___ Extracted entries
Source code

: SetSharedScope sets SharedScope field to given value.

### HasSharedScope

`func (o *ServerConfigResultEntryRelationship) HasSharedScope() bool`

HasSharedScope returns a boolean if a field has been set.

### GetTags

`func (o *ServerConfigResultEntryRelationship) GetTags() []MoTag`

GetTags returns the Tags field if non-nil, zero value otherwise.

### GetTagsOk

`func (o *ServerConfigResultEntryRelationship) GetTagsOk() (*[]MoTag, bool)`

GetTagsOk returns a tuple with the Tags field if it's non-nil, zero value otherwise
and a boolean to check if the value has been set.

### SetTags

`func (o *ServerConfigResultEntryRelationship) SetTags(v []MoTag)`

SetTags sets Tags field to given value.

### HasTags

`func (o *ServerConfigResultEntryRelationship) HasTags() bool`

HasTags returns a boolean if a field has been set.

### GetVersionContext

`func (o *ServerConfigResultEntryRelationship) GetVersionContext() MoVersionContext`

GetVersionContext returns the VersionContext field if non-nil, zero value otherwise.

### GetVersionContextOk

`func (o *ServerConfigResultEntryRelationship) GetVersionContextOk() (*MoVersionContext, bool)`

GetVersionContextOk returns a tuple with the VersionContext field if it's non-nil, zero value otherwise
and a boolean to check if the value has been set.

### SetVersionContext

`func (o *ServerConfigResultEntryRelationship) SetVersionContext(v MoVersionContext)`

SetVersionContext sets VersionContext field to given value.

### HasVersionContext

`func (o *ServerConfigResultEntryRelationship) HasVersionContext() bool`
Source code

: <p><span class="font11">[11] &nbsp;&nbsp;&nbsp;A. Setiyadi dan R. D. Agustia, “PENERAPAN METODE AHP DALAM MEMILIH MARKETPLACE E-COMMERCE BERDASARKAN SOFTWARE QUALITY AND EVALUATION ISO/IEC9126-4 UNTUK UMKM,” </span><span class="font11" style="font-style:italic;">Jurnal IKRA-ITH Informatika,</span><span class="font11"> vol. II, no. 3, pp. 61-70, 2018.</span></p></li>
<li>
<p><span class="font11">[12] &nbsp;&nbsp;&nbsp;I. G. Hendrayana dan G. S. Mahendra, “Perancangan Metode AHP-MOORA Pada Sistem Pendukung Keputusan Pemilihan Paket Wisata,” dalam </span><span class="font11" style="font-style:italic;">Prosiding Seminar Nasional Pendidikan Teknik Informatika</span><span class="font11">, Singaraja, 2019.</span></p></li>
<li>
______
Out of the data above, give again only the lines starting at the one holding "HasSharedScope returns a" and ending at the one holding "GetTagsOk returns a", unchanged.

**Final answer:**
HasSharedScope returns a boolean if a field has been set.

### GetTags

`func (o *ServerConfigResultEntryRelationship) GetTags() []MoTag`

GetTags returns the Tags field if non-nil, zero value otherwise.

### GetTagsOk

`func (o *ServerConfigResultEntryRelationship) GetTagsOk() (*[]MoTag, bool)`

GetTagsOk returns a tuple with the Tags field if it's non-nil, zero value otherwise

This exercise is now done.